Work request:
Would you return every line of the listing below that has "bilingue" in it?
------------
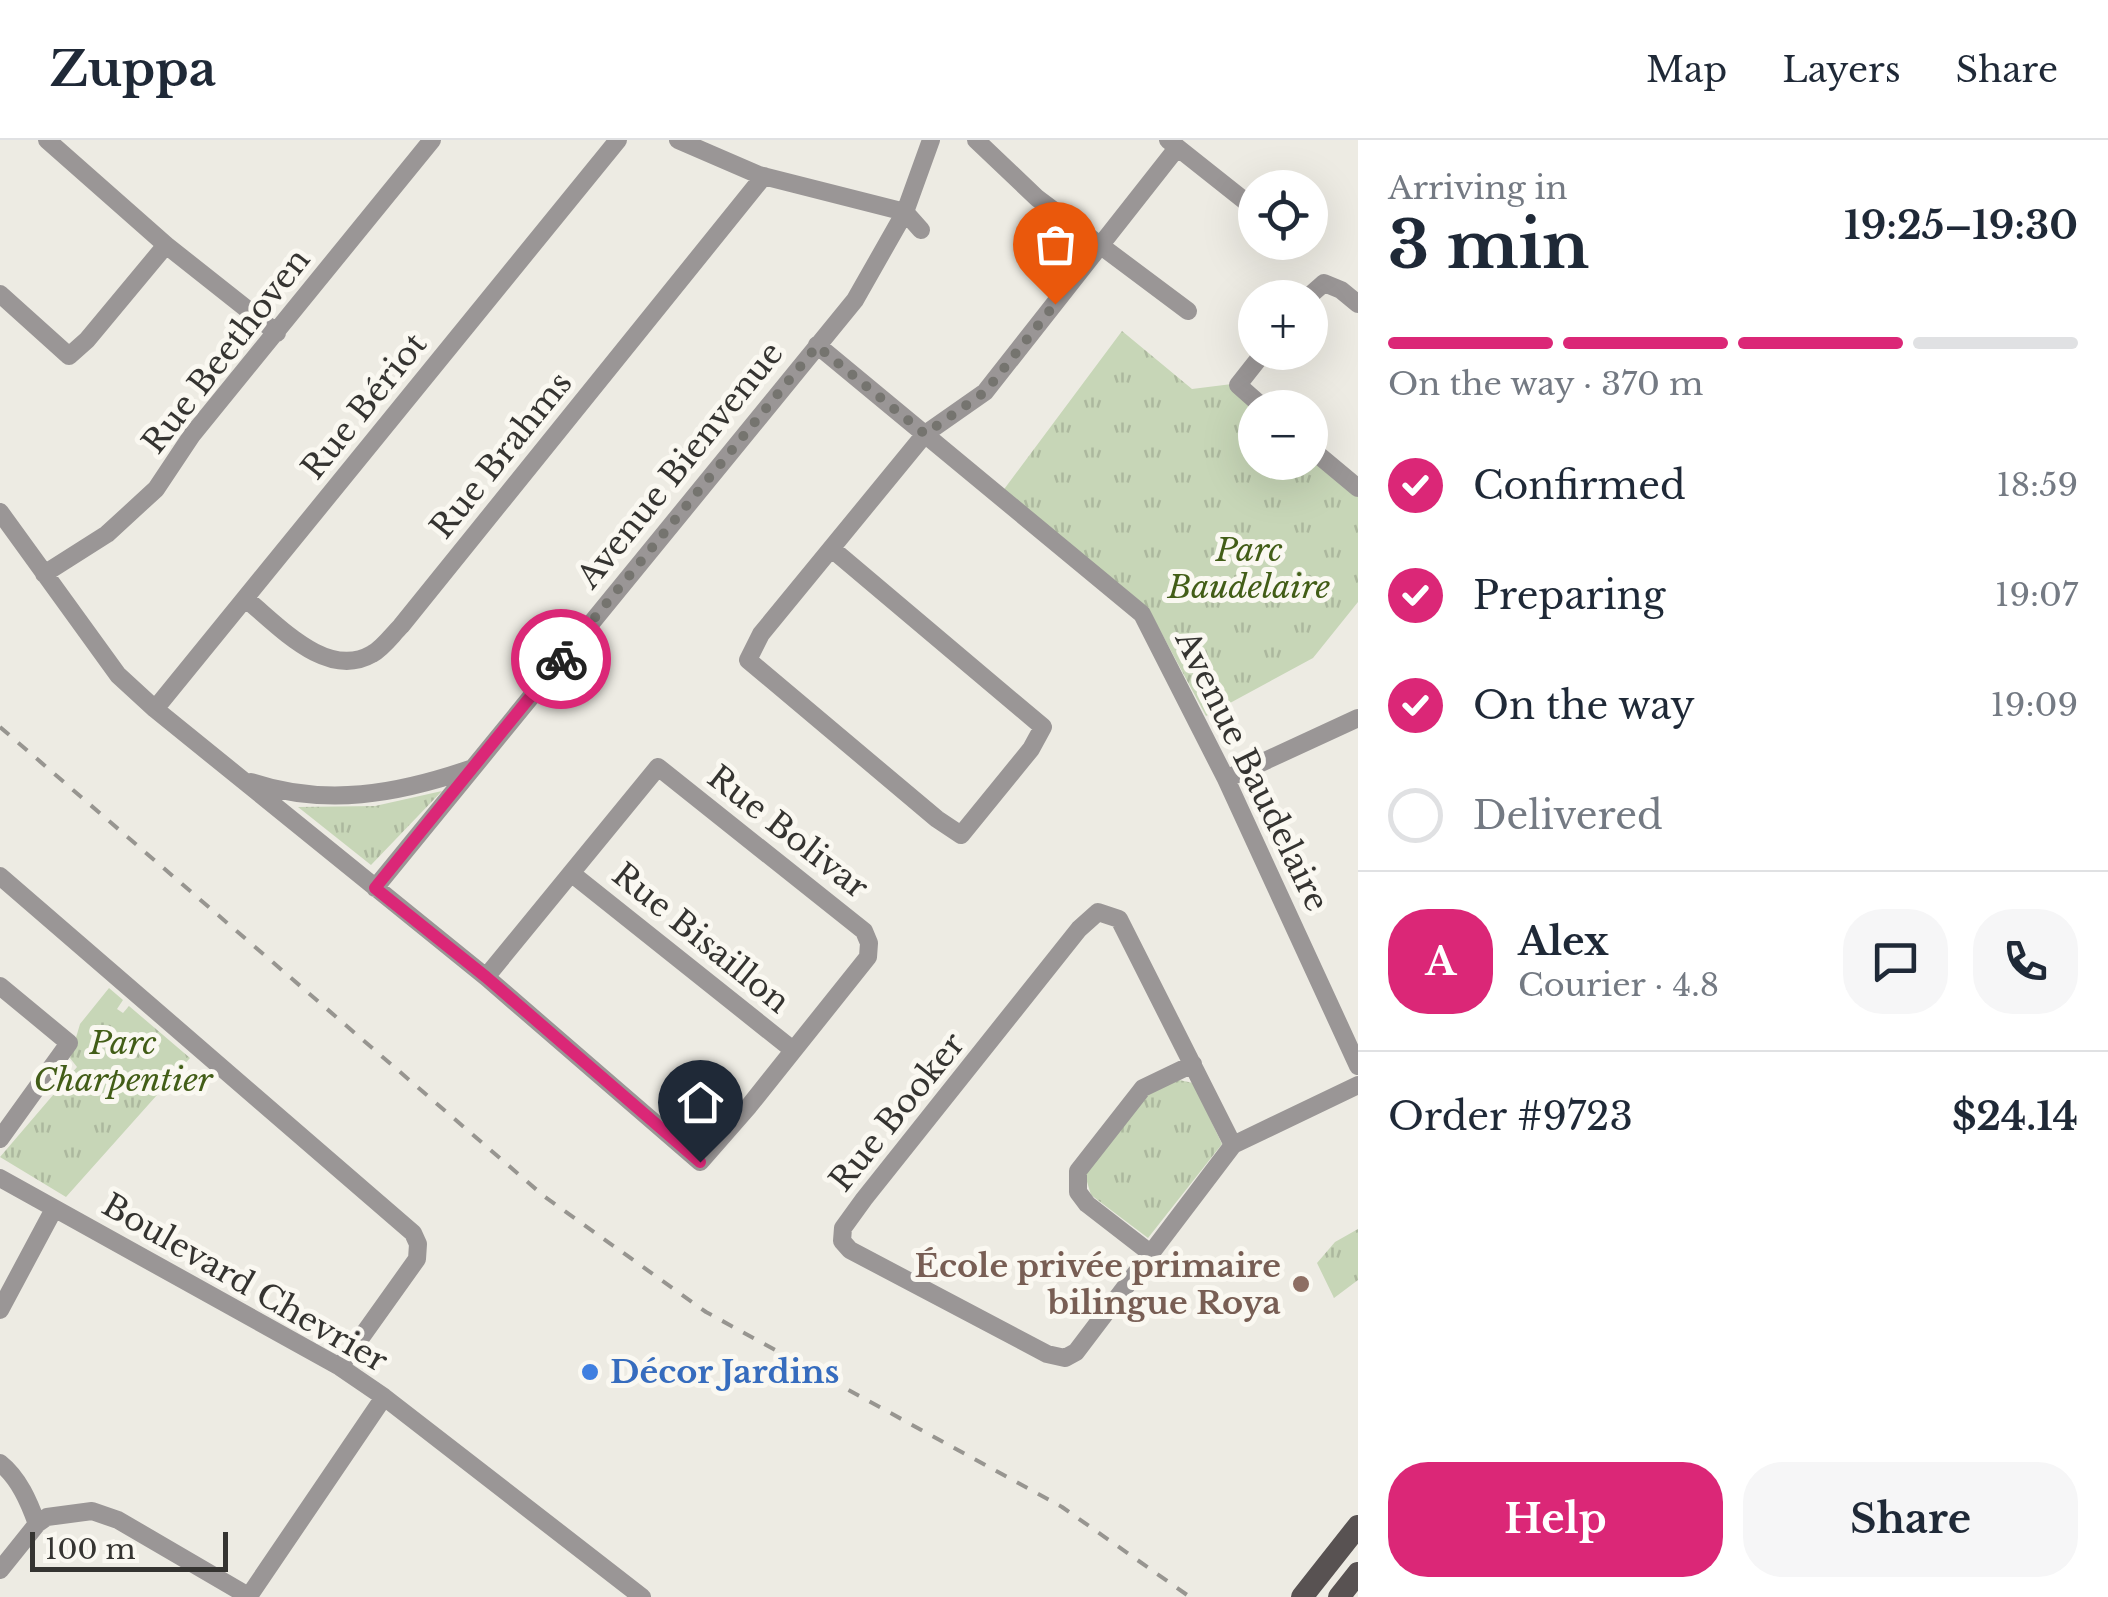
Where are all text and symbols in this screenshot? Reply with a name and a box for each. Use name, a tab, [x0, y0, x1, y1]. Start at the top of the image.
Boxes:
text: Zuppa	[50, 39, 216, 99]
text: Map	[1646, 48, 1727, 91]
text: Layers	[1782, 48, 1901, 91]
text: Share	[1956, 48, 2058, 91]
text: Arriving in	[1388, 168, 1567, 208]
map controls	[1238, 170, 1328, 480]
button: locate	[1238, 170, 1328, 260]
pin	[1013, 202, 1098, 305]
text: 19:25–19:30	[1844, 202, 2078, 249]
text: 3 min	[1388, 205, 1589, 286]
icon: bag	[1028, 217, 1083, 272]
street label: Rue Beethoven	[134, 241, 318, 461]
button: +	[1238, 280, 1328, 370]
street label: Rue Bériot	[293, 325, 435, 487]
street label: Avenue Bienvenue	[568, 334, 792, 597]
street label: Rue Brahms	[422, 364, 580, 546]
text: On the way · 370 m	[1388, 364, 1703, 404]
button: −	[1238, 390, 1328, 480]
icon: check	[1388, 458, 1443, 513]
text: Confirmed	[1473, 462, 1686, 509]
text: 18:59	[1996, 465, 2078, 505]
park label: Parc Baudelaire	[1167, 530, 1331, 607]
icon: check	[1388, 568, 1443, 623]
text: Preparing	[1473, 572, 1665, 619]
text: 19:07	[1995, 575, 2078, 615]
courier	[511, 609, 611, 709]
street label: Avenue Baudelaire	[1166, 623, 1337, 918]
icon: bike	[534, 632, 589, 687]
icon: check	[1388, 678, 1443, 733]
text: On the way	[1473, 682, 1695, 729]
text: 19:09	[1991, 685, 2078, 725]
street label: Rue Bolivar	[700, 757, 877, 908]
text: Delivered	[1473, 792, 1663, 839]
street label: Rue Bisaillon	[604, 854, 798, 1022]
button: chat	[1843, 909, 1948, 1014]
button: phone	[1973, 909, 2078, 1014]
text: Alex	[1518, 918, 1609, 965]
text: A	[1425, 938, 1456, 985]
text: Courier · 4.8	[1518, 965, 1719, 1005]
park label: Parc Charpentier	[33, 1023, 214, 1100]
street label: Rue Booker	[821, 1024, 974, 1199]
pin	[658, 1060, 743, 1163]
icon: home	[673, 1075, 728, 1130]
text: Order #9723	[1388, 1093, 1633, 1140]
text: $24.14	[1952, 1093, 2078, 1140]
street label: Boulevard Chevrier	[95, 1185, 395, 1381]
place label: École privée primaire bilingue Roya	[915, 1246, 1281, 1323]
marker: École privée primaire bilingue Roya	[1290, 1273, 1312, 1295]
place label: Décor Jardins	[610, 1352, 839, 1392]
marker: Décor Jardins	[579, 1361, 601, 1383]
button: Help	[1388, 1462, 1723, 1577]
button: Share	[1743, 1462, 2078, 1577]
scale bar	[30, 1527, 228, 1572]
text: 100 m	[45, 1532, 136, 1567]

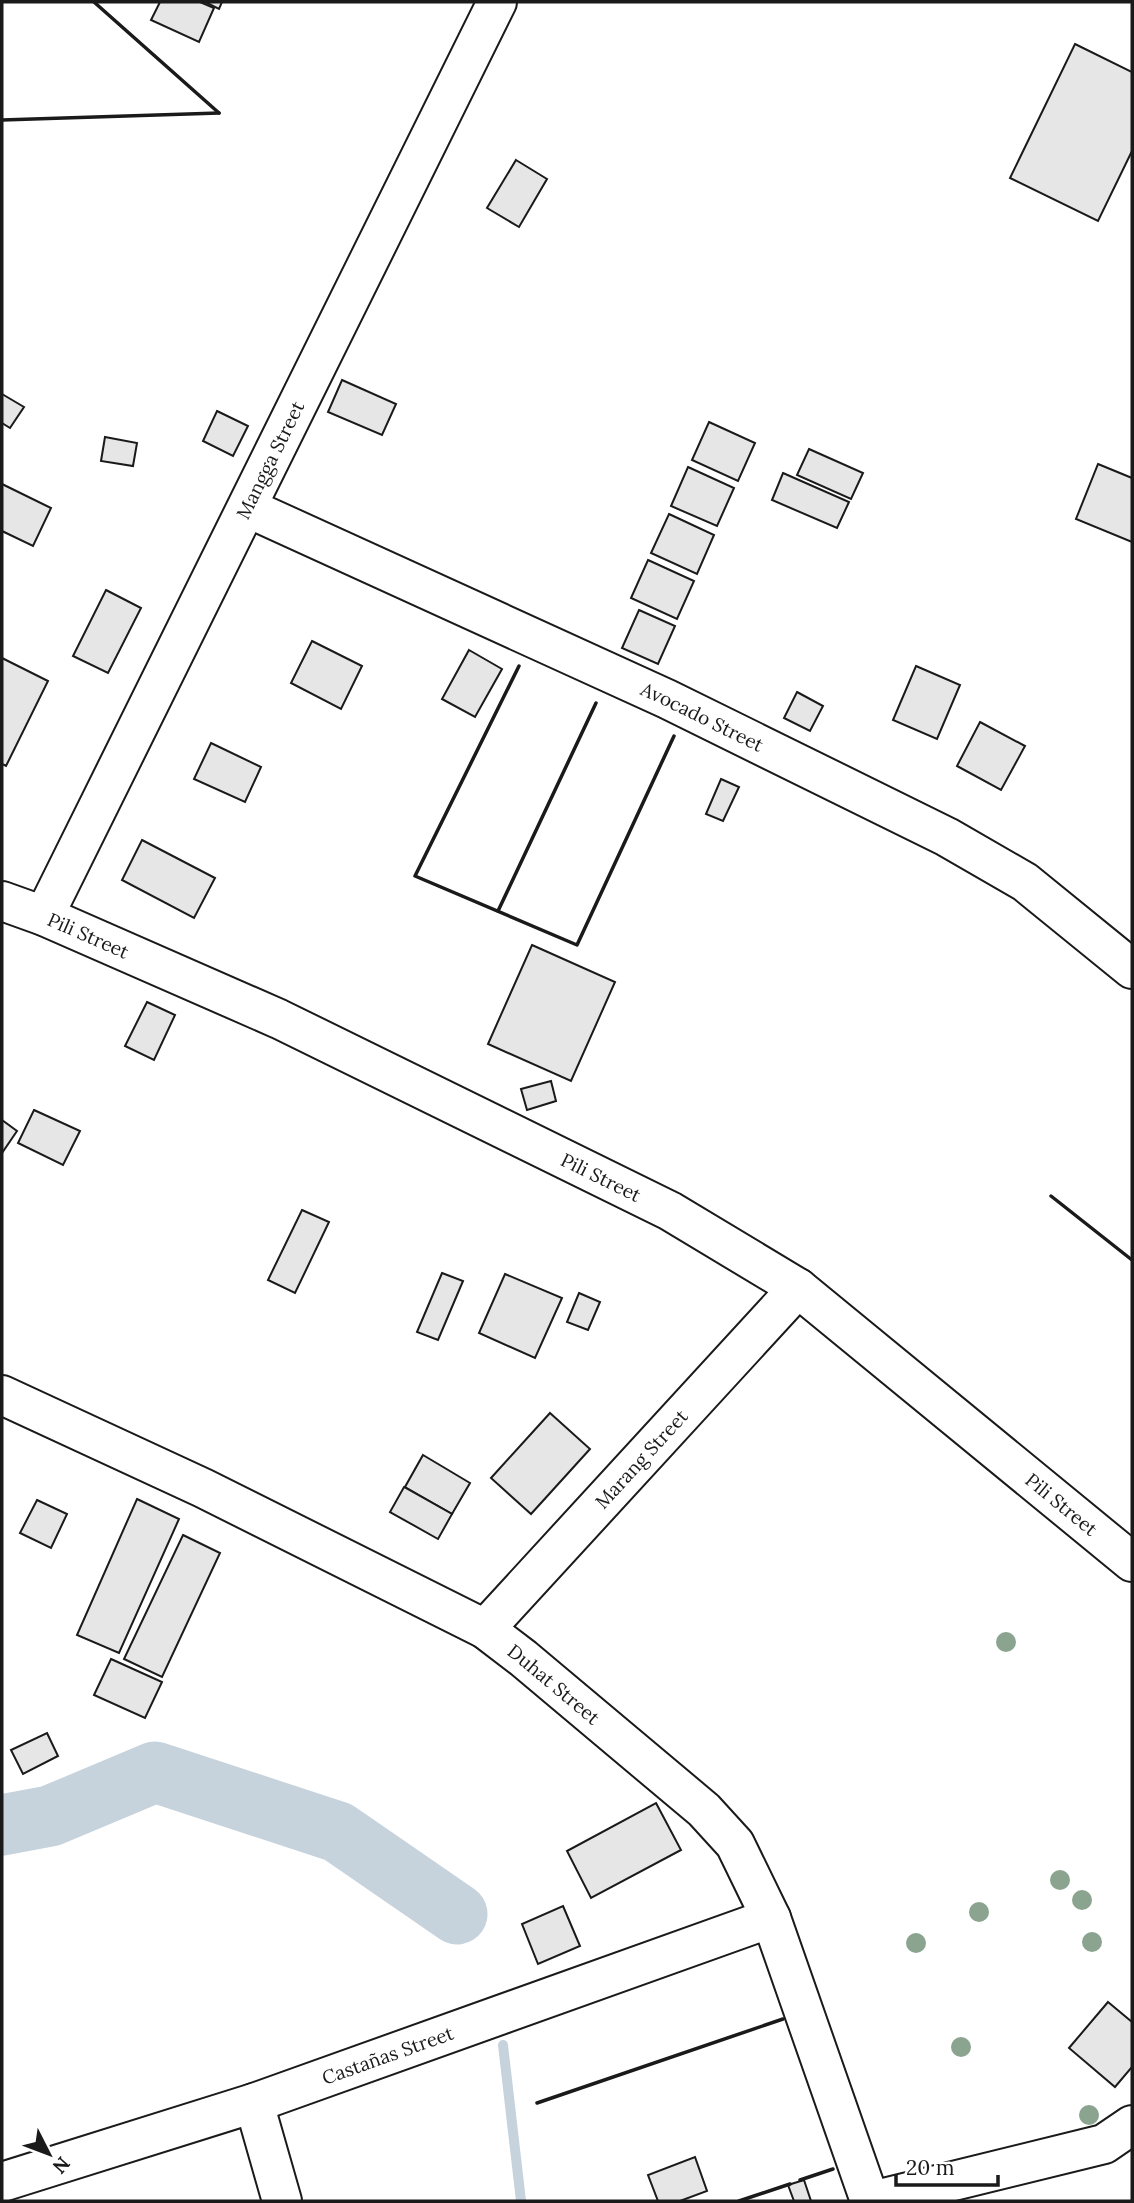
------------
Problem solution:
place label: École privée primaire bilingue Roya	[915, 1246, 1281, 1323]
marker: École privée primaire bilingue Roya	[1290, 1273, 1312, 1295]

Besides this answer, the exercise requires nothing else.